- **About this task**: Copy the entries below verbatim, starting at their first line and ending with the line that contains "want to and need to do so. I feel that I". Include both of those lines.

- **Supplied material**:
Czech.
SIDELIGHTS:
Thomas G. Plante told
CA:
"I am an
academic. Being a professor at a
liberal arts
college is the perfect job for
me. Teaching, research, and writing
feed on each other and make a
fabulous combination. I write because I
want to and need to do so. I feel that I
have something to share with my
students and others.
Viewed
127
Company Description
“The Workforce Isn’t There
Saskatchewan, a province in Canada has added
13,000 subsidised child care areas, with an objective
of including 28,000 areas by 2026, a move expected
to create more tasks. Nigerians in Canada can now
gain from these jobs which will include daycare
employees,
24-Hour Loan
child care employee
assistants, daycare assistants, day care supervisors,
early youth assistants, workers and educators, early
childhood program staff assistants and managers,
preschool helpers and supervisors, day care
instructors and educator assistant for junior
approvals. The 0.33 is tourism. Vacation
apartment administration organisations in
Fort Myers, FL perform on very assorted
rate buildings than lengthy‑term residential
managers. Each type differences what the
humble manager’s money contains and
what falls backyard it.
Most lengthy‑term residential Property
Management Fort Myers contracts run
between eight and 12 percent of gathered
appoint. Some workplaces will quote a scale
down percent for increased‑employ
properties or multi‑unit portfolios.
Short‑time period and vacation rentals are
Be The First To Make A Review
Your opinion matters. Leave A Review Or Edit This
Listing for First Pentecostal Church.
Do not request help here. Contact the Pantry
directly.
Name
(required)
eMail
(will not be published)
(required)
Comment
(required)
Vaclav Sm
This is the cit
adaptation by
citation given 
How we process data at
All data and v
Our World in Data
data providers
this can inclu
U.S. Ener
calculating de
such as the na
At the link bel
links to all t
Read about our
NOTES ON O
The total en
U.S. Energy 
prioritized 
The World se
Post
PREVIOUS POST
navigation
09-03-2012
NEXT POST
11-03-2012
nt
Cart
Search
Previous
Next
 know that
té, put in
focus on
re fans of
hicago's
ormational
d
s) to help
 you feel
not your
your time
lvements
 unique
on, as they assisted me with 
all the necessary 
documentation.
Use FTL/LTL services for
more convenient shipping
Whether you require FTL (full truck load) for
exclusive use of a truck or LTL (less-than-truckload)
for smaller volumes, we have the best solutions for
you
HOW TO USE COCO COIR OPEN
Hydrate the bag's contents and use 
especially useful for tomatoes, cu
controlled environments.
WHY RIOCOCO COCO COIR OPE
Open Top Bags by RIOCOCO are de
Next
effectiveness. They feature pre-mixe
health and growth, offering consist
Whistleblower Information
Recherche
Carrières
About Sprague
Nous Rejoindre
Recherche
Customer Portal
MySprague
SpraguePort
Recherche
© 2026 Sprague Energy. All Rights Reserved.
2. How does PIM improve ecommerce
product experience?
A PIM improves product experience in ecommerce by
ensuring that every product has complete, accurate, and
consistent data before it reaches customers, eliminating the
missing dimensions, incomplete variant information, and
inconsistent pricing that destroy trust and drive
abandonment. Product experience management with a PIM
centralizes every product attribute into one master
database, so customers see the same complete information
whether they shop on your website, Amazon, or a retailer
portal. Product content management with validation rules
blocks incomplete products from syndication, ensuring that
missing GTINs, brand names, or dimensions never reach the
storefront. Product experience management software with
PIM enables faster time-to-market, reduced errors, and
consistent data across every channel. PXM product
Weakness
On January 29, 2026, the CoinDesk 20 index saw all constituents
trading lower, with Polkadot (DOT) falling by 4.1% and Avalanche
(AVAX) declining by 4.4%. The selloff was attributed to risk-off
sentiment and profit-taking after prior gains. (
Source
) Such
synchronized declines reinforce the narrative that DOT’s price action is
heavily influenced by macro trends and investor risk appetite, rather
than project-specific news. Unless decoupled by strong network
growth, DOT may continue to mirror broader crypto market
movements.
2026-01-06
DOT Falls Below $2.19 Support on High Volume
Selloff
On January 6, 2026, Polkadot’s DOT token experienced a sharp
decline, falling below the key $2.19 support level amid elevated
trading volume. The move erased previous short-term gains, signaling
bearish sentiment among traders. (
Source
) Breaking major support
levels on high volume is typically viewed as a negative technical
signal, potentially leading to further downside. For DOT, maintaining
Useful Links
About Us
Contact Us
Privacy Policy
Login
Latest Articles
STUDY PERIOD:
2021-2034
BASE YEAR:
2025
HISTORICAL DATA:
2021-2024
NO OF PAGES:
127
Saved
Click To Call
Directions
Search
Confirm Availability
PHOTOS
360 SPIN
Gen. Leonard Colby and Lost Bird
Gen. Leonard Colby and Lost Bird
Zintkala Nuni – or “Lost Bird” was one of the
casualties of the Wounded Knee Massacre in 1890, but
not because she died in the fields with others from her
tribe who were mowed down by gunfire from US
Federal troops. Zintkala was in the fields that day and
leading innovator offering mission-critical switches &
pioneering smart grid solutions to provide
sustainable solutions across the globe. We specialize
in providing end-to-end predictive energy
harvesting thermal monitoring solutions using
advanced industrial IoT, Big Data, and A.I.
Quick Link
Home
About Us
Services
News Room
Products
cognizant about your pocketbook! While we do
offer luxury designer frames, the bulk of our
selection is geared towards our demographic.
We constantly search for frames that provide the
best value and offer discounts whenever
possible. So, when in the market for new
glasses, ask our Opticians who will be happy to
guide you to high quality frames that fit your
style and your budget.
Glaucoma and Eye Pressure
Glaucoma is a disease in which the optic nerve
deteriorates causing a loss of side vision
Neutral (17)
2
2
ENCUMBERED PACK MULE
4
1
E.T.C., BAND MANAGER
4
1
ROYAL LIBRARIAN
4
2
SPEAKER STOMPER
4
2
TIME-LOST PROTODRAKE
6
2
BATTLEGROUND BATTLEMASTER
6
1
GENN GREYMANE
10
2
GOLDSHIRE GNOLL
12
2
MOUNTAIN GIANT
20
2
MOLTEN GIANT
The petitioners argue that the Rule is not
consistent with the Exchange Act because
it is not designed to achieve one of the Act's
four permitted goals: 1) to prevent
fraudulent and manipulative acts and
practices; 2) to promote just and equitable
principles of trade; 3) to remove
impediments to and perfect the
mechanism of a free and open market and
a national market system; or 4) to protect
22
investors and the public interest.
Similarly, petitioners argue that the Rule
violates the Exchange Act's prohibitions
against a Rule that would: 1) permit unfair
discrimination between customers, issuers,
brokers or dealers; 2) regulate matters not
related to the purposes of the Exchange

- **Response to this task**:
Czech.
SIDELIGHTS:
Thomas G. Plante told
CA:
"I am an
academic. Being a professor at a
liberal arts
college is the perfect job for
me. Teaching, research, and writing
feed on each other and make a
fabulous combination. I write because I
want to and need to do so. I feel that I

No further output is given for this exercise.